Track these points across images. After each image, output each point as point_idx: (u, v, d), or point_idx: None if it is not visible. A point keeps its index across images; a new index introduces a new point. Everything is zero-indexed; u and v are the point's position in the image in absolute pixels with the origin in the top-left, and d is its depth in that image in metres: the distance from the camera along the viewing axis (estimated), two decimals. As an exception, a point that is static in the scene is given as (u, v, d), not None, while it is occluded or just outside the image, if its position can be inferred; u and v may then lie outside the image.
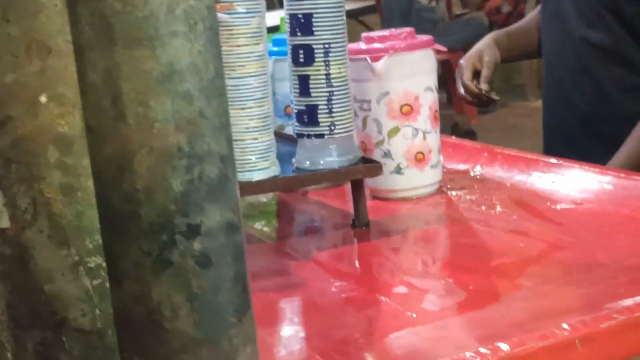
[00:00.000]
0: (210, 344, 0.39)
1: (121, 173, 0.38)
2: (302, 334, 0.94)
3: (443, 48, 1.35)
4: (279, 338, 0.93)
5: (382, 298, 1.00)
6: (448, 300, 0.97)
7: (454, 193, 1.35)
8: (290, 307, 1.02)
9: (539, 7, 1.83)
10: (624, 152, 1.55)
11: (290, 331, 0.95)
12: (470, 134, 5.00)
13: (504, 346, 0.79)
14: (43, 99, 0.46)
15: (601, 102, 1.63)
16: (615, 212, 1.17)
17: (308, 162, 1.20)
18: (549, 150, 1.73)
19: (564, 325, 0.82)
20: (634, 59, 1.60)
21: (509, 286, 0.98)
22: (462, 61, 1.79)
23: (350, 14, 5.61)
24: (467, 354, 0.78)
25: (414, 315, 0.94)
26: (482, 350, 0.79)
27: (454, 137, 1.63)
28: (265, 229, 1.31)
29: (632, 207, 1.16)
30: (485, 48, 1.77)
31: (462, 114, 5.20)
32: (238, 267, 0.40)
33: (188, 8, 0.37)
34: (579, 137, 1.67)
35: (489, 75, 1.74)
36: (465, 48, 2.56)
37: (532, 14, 1.92)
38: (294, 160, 1.21)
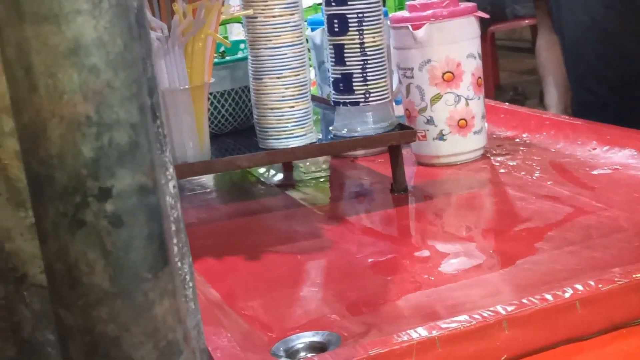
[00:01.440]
0: (124, 297, 0.43)
1: (37, 140, 0.41)
2: (319, 295, 0.97)
3: (485, 15, 1.35)
4: (296, 298, 0.96)
5: (404, 261, 1.03)
6: (466, 264, 0.99)
7: (498, 159, 1.36)
8: (314, 269, 1.05)
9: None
10: None
11: (309, 292, 0.98)
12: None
13: (501, 309, 0.81)
14: (-5, 72, 0.51)
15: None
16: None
17: (345, 129, 1.22)
18: None
19: (566, 288, 0.83)
20: None
21: (527, 250, 0.99)
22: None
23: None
24: (463, 317, 0.80)
25: (432, 278, 0.96)
26: (482, 313, 0.81)
27: (506, 104, 1.63)
28: (312, 193, 1.34)
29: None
30: None
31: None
32: (153, 226, 0.44)
33: (91, -13, 0.40)
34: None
35: None
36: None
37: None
38: (331, 127, 1.24)
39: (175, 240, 0.55)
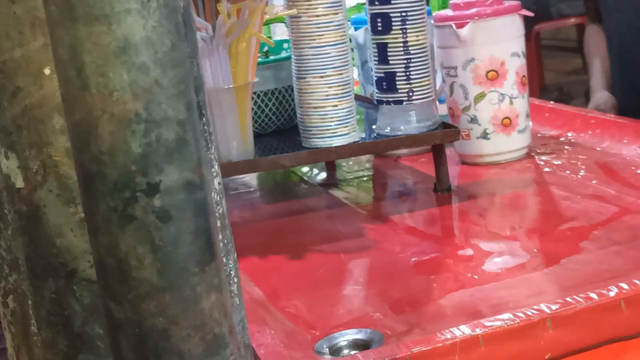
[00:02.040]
0: (173, 291, 0.44)
1: (88, 137, 0.42)
2: (362, 294, 0.97)
3: (529, 14, 1.35)
4: (339, 297, 0.97)
5: (448, 260, 1.03)
6: (510, 263, 0.99)
7: (543, 158, 1.35)
8: (356, 269, 1.05)
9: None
10: None
11: (352, 290, 0.99)
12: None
13: (545, 307, 0.81)
14: (47, 71, 0.52)
15: None
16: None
17: (388, 128, 1.23)
18: None
19: (611, 287, 0.83)
20: None
21: (572, 249, 0.99)
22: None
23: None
24: (507, 315, 0.80)
25: (475, 277, 0.96)
26: (526, 312, 0.81)
27: (551, 102, 1.62)
28: (355, 193, 1.35)
29: None
30: None
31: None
32: (200, 221, 0.44)
33: (141, -13, 0.41)
34: None
35: None
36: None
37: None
38: (374, 126, 1.24)
39: (220, 236, 0.56)
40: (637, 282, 0.84)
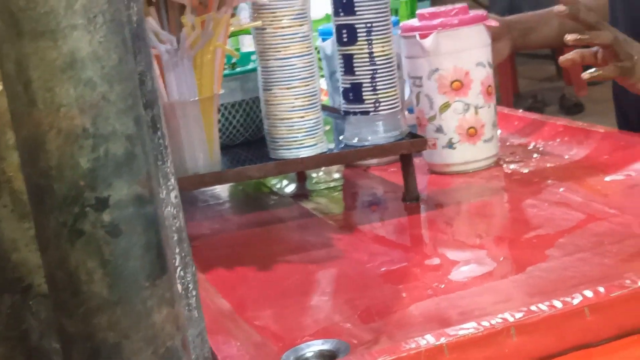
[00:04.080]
0: (123, 305, 0.44)
1: (37, 152, 0.42)
2: (330, 304, 0.98)
3: (495, 23, 1.36)
4: (307, 307, 0.97)
5: (415, 269, 1.03)
6: (476, 271, 0.99)
7: (511, 166, 1.36)
8: (325, 279, 1.06)
9: None
10: None
11: (320, 301, 0.99)
12: (577, 106, 4.91)
13: (509, 316, 0.81)
14: (-1, 87, 0.52)
15: None
16: (663, 183, 1.16)
17: (356, 139, 1.23)
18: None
19: (574, 295, 0.83)
20: None
21: (538, 257, 0.99)
22: None
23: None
24: (471, 324, 0.80)
25: (442, 286, 0.96)
26: (490, 320, 0.81)
27: (520, 111, 1.63)
28: (325, 203, 1.35)
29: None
30: None
31: (570, 85, 5.10)
32: (150, 235, 0.44)
33: (87, 3, 0.41)
34: None
35: None
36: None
37: None
38: (341, 137, 1.25)
39: (177, 250, 0.56)
40: (600, 289, 0.84)
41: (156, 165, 0.49)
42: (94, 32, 0.42)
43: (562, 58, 1.29)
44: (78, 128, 0.42)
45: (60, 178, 0.42)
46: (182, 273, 0.56)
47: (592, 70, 1.28)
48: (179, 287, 0.55)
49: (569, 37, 1.24)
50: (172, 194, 0.57)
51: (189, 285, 0.58)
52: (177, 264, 0.53)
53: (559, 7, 1.26)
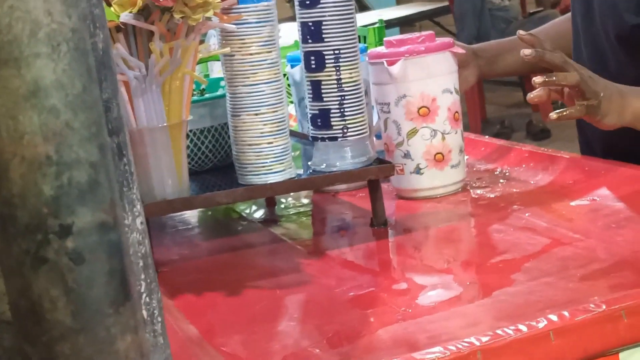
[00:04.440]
0: (87, 333, 0.44)
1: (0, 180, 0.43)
2: (298, 329, 0.98)
3: (462, 51, 1.37)
4: (275, 333, 0.97)
5: (383, 294, 1.04)
6: (443, 296, 1.00)
7: (477, 192, 1.37)
8: (293, 304, 1.06)
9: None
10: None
11: (288, 326, 0.99)
12: (544, 132, 4.97)
13: (475, 340, 0.82)
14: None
15: None
16: (627, 208, 1.17)
17: (324, 165, 1.24)
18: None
19: (539, 319, 0.84)
20: None
21: (504, 282, 1.00)
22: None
23: (425, 15, 5.62)
24: (437, 348, 0.81)
25: (409, 310, 0.97)
26: (457, 345, 0.82)
27: (487, 137, 1.65)
28: (294, 228, 1.35)
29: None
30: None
31: (537, 111, 5.16)
32: (114, 262, 0.45)
33: (50, 31, 0.42)
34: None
35: None
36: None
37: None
38: (310, 162, 1.25)
39: (143, 276, 0.56)
40: (565, 313, 0.85)
41: (121, 191, 0.49)
42: (58, 60, 0.42)
43: (530, 95, 1.31)
44: (41, 156, 0.42)
45: (23, 205, 0.42)
46: (147, 299, 0.56)
47: (560, 111, 1.29)
48: (145, 313, 0.55)
49: (537, 80, 1.25)
50: (138, 220, 0.57)
51: (155, 312, 0.58)
52: (142, 290, 0.53)
53: (525, 51, 1.27)
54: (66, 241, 0.43)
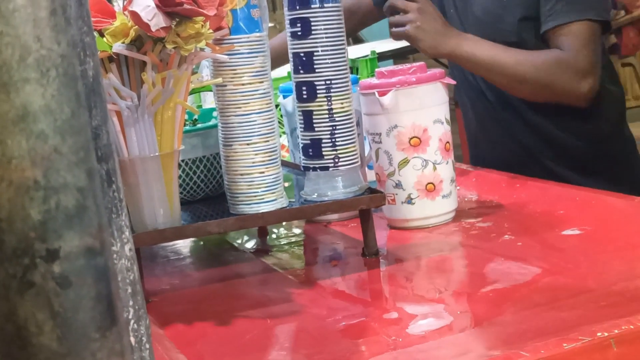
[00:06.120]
0: (73, 357, 0.44)
1: (-14, 204, 0.43)
2: (288, 358, 0.98)
3: (452, 82, 1.38)
4: (265, 362, 0.97)
5: (374, 323, 1.04)
6: (434, 325, 1.00)
7: (469, 221, 1.37)
8: (283, 334, 1.06)
9: None
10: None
11: (279, 356, 0.99)
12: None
13: (465, 368, 0.82)
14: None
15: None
16: (617, 238, 1.18)
17: (315, 194, 1.24)
18: None
19: (528, 348, 0.84)
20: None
21: (494, 311, 1.00)
22: None
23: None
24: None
25: (400, 340, 0.97)
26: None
27: (478, 167, 1.65)
28: (285, 258, 1.35)
29: (635, 232, 1.18)
30: None
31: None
32: (100, 287, 0.45)
33: (39, 57, 0.42)
34: None
35: None
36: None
37: None
38: (301, 192, 1.26)
39: (131, 302, 0.56)
40: (555, 342, 0.85)
41: (110, 217, 0.49)
42: (47, 85, 0.43)
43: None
44: (29, 180, 0.42)
45: (10, 230, 0.43)
46: (135, 326, 0.56)
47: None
48: (132, 340, 0.55)
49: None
50: (127, 247, 0.57)
51: (143, 338, 0.58)
52: (130, 316, 0.53)
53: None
54: (53, 265, 0.43)
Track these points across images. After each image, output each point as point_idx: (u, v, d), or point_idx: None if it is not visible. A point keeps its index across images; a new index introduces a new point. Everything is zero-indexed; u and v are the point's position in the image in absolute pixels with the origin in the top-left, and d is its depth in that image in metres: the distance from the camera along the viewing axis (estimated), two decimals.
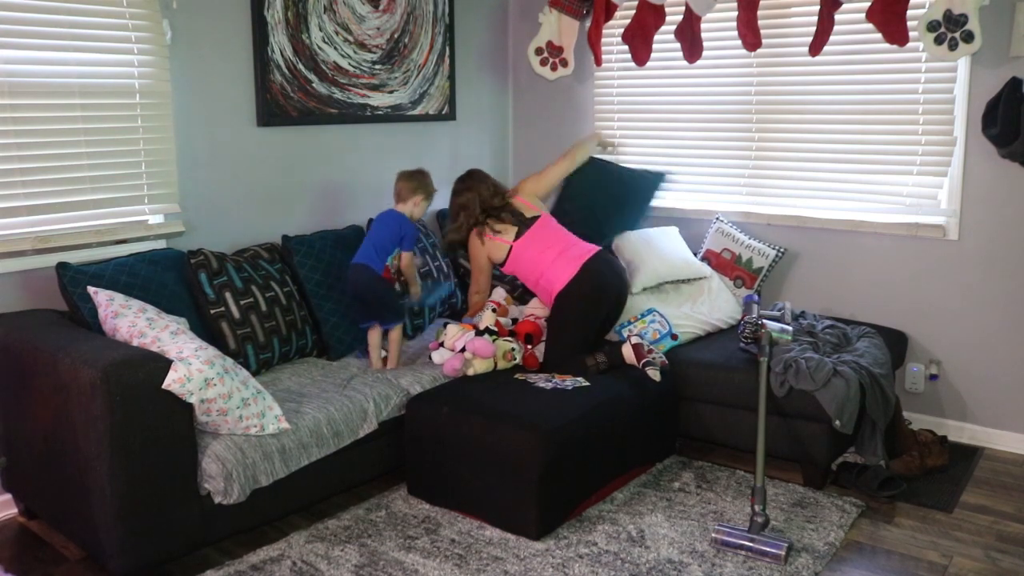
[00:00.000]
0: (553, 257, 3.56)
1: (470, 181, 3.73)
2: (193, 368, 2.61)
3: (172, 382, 2.57)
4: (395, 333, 3.54)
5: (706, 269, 4.12)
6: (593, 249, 3.62)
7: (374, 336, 3.55)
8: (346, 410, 3.08)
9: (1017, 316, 3.67)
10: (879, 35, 3.60)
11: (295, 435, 2.89)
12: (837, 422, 3.17)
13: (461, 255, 4.17)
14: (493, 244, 3.65)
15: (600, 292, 3.52)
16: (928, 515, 3.17)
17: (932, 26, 3.41)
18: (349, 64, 4.08)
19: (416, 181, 3.58)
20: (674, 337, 3.71)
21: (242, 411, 2.75)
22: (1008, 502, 3.28)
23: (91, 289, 2.91)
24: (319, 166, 4.04)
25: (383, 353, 3.57)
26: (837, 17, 3.72)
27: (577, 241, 3.67)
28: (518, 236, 3.62)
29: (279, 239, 3.67)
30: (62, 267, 2.98)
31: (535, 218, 3.67)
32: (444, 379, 3.44)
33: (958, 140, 3.69)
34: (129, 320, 2.79)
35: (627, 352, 3.45)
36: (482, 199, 3.66)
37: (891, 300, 3.94)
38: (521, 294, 4.05)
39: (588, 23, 4.37)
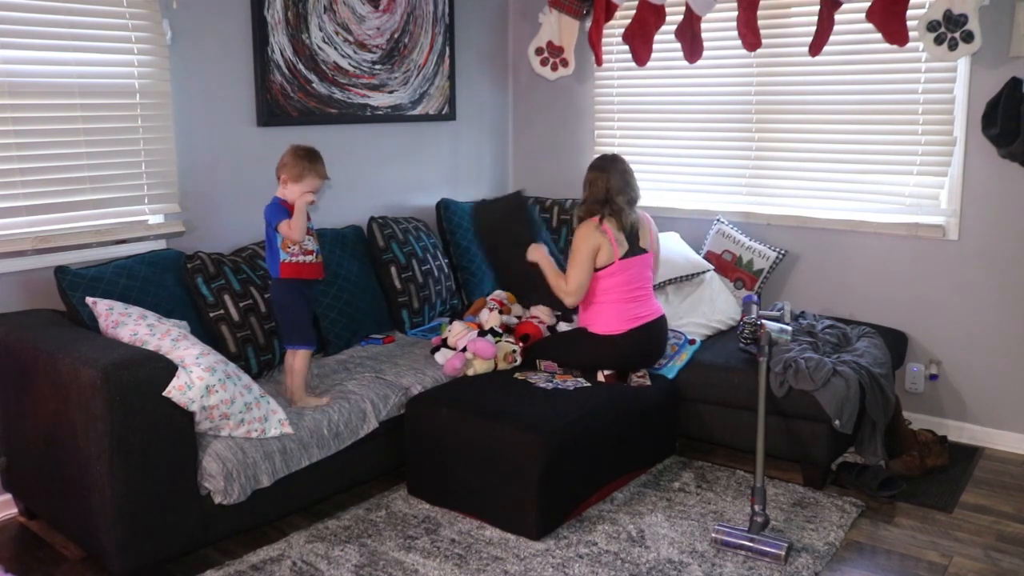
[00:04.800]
0: (623, 298, 3.40)
1: (606, 163, 3.43)
2: (194, 376, 2.60)
3: (173, 390, 2.56)
4: (297, 360, 3.09)
5: (706, 264, 4.11)
6: (652, 315, 3.46)
7: (291, 359, 3.10)
8: (344, 411, 3.08)
9: (1017, 316, 3.67)
10: (879, 35, 3.60)
11: (296, 435, 2.89)
12: (837, 422, 3.17)
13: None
14: (608, 242, 3.34)
15: (624, 359, 3.46)
16: (928, 515, 3.17)
17: (932, 26, 3.41)
18: (349, 64, 4.08)
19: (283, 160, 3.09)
20: (692, 342, 3.70)
21: (244, 415, 2.75)
22: (1008, 502, 3.27)
23: (89, 300, 2.90)
24: None
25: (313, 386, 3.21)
26: (837, 17, 3.72)
27: (650, 297, 3.50)
28: (624, 256, 3.38)
29: None
30: (60, 271, 2.97)
31: (643, 251, 3.45)
32: (445, 379, 3.43)
33: (958, 140, 3.69)
34: (130, 329, 2.78)
35: (633, 379, 3.45)
36: (609, 187, 3.36)
37: (891, 300, 3.94)
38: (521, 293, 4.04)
39: (588, 23, 4.37)
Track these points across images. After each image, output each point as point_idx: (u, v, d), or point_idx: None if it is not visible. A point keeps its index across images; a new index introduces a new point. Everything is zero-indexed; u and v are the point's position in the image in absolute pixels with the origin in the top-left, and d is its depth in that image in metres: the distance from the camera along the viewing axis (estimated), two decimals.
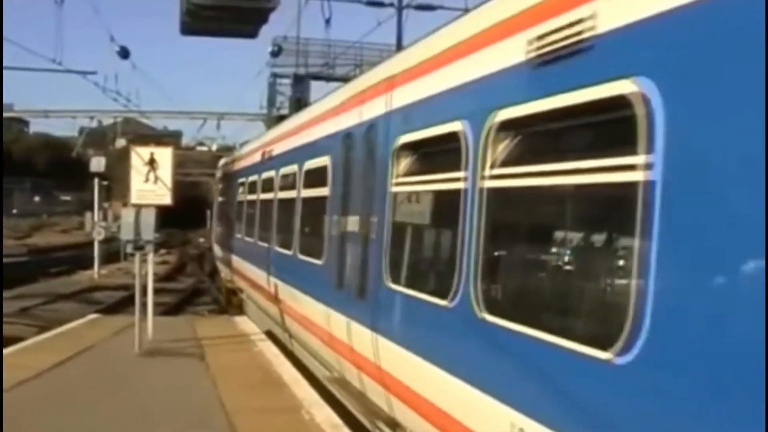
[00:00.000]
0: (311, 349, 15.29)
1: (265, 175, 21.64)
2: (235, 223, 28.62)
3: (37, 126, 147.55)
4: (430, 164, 9.49)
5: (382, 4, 38.46)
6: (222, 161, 37.86)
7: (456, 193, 7.87)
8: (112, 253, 49.19)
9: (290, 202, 17.56)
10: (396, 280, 9.95)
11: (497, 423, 6.66)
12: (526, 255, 7.44)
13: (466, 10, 10.53)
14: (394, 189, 10.16)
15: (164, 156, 18.38)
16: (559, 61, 6.09)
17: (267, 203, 20.84)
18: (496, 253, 7.51)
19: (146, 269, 18.30)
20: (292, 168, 17.71)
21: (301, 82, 49.93)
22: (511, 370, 6.66)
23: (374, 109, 11.18)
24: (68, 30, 44.71)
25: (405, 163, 10.01)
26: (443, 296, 8.07)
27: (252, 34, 33.43)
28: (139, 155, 18.10)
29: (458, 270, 7.73)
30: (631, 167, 5.21)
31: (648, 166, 4.98)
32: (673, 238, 4.81)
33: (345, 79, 33.63)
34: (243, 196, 26.64)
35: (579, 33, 5.80)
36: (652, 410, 4.85)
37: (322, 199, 14.28)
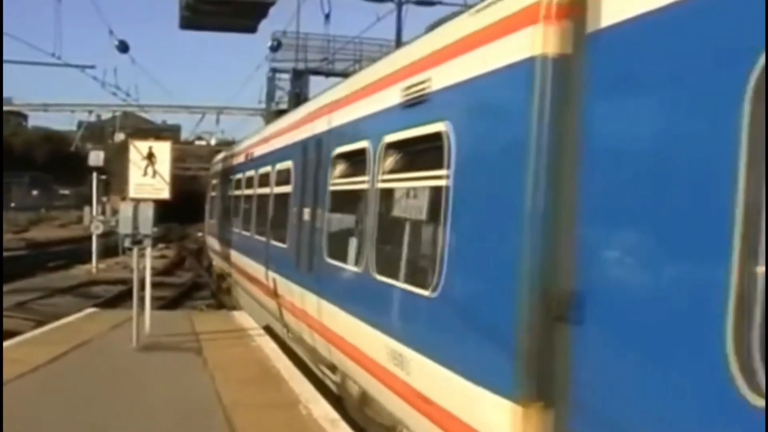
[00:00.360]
0: (283, 319, 18.19)
1: (248, 173, 25.21)
2: (223, 215, 32.23)
3: (35, 120, 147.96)
4: (352, 170, 12.60)
5: (381, 0, 38.48)
6: (214, 160, 41.38)
7: (364, 191, 11.24)
8: (111, 247, 49.13)
9: (266, 197, 20.98)
10: (331, 256, 13.20)
11: (377, 344, 10.01)
12: (395, 233, 10.18)
13: (466, 6, 10.84)
14: (331, 188, 13.48)
15: (163, 150, 18.38)
16: (414, 106, 9.32)
17: (249, 198, 24.41)
18: (382, 233, 10.66)
19: (144, 263, 18.29)
20: (267, 169, 21.33)
21: (300, 77, 49.86)
22: (385, 308, 9.98)
23: (321, 126, 14.72)
24: (67, 24, 44.82)
25: (338, 168, 13.25)
26: (358, 265, 11.39)
27: (251, 28, 33.41)
28: (138, 149, 18.09)
29: (363, 245, 11.27)
30: (441, 176, 8.31)
31: (447, 175, 8.17)
32: (457, 220, 7.96)
33: (344, 74, 33.61)
34: (230, 191, 29.97)
35: (423, 89, 9.00)
36: (451, 325, 7.93)
37: (287, 195, 17.75)
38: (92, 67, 46.67)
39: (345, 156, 12.80)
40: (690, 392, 4.71)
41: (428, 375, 8.21)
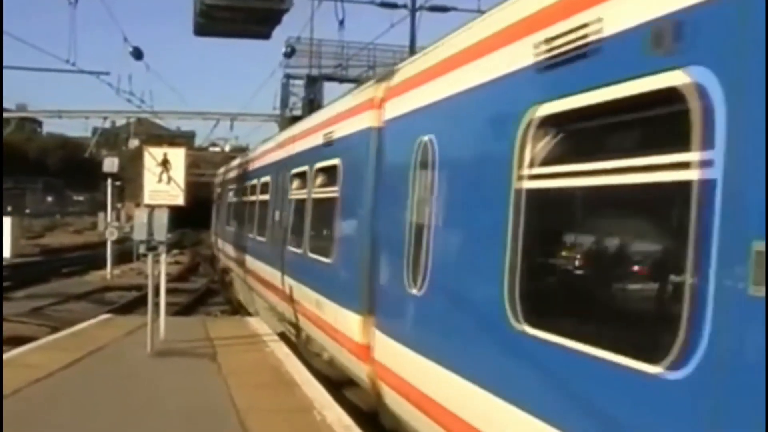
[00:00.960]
0: (270, 303, 22.21)
1: (246, 184, 29.63)
2: (227, 218, 37.06)
3: (50, 126, 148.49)
4: (326, 182, 15.80)
5: (395, 6, 38.51)
6: (219, 171, 46.21)
7: (333, 199, 14.48)
8: (125, 253, 49.31)
9: (253, 203, 26.40)
10: (294, 246, 18.07)
11: (310, 297, 15.43)
12: (321, 227, 15.96)
13: (479, 11, 10.84)
14: (313, 196, 16.66)
15: (177, 156, 18.44)
16: (329, 146, 15.22)
17: (245, 205, 29.12)
18: (314, 227, 16.47)
19: (159, 269, 18.34)
20: (253, 181, 27.09)
21: (314, 83, 49.95)
22: (312, 271, 15.65)
23: (304, 145, 18.05)
24: (82, 31, 44.57)
25: (318, 180, 16.37)
26: (299, 248, 17.17)
27: (265, 35, 33.39)
28: (153, 156, 18.15)
29: (306, 237, 16.65)
30: (335, 191, 14.41)
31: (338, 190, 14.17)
32: (342, 217, 13.78)
33: (358, 81, 33.64)
34: (228, 200, 36.56)
35: (331, 137, 14.57)
36: (337, 280, 13.33)
37: (265, 203, 23.62)
38: (107, 73, 47.27)
39: (322, 170, 16.02)
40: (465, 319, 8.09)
41: (329, 310, 13.90)
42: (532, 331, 6.25)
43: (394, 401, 10.41)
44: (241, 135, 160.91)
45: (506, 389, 6.71)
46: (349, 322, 12.26)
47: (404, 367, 9.72)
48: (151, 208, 17.57)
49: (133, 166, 43.30)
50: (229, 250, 33.93)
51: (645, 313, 5.45)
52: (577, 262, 6.45)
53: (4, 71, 28.19)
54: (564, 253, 6.63)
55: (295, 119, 34.25)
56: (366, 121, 12.24)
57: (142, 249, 17.96)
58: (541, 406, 6.05)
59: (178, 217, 18.71)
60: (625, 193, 5.45)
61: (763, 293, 4.00)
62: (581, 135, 6.10)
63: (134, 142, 70.33)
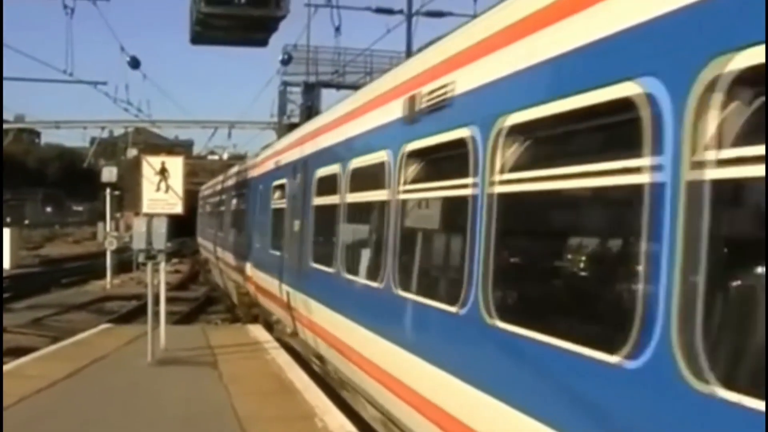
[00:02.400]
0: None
1: (215, 199, 36.04)
2: (205, 222, 48.25)
3: (48, 137, 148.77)
4: (281, 196, 19.78)
5: (391, 12, 38.57)
6: (202, 187, 55.16)
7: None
8: (125, 262, 49.29)
9: (221, 212, 33.44)
10: (275, 248, 20.76)
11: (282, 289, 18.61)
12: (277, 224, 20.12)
13: (474, 16, 10.81)
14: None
15: (175, 165, 18.46)
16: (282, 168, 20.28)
17: (216, 213, 37.38)
18: (287, 227, 19.15)
19: (158, 278, 18.35)
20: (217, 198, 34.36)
21: (311, 90, 49.89)
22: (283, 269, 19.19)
23: (302, 152, 18.13)
24: (79, 41, 44.55)
25: (276, 194, 20.27)
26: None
27: (262, 42, 33.35)
28: (151, 165, 18.16)
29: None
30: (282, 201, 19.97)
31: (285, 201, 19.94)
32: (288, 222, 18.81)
33: (355, 87, 33.65)
34: (209, 208, 46.13)
35: (280, 161, 20.83)
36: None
37: (224, 212, 31.55)
38: (104, 83, 46.81)
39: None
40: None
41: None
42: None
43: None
44: (239, 143, 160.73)
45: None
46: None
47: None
48: (150, 217, 17.59)
49: (131, 175, 43.25)
50: (205, 243, 48.71)
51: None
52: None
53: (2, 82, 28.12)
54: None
55: (293, 126, 34.27)
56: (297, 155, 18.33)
57: (141, 258, 17.99)
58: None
59: (177, 225, 18.72)
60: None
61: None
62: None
63: (132, 152, 70.15)
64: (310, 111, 43.25)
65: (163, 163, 18.26)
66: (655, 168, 4.76)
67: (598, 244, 6.05)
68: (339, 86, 47.84)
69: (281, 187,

________________________________________

Copy verbatim, from the listing above, each line from the one containing "19: (416, 181, 3.58)" down to the one containing "34: (129, 320, 2.79)", inclusive.

**Response for this exercise**
19: (416, 181, 3.58)
20: (674, 337, 3.71)
21: (242, 411, 2.75)
22: (1008, 502, 3.28)
23: (91, 289, 2.91)
24: (319, 166, 4.04)
25: (383, 353, 3.57)
26: (837, 17, 3.72)
27: (577, 241, 3.67)
28: (518, 236, 3.62)
29: (279, 239, 3.67)
30: (62, 267, 2.98)
31: (535, 218, 3.67)
32: (444, 379, 3.44)
33: (958, 140, 3.69)
34: (129, 320, 2.79)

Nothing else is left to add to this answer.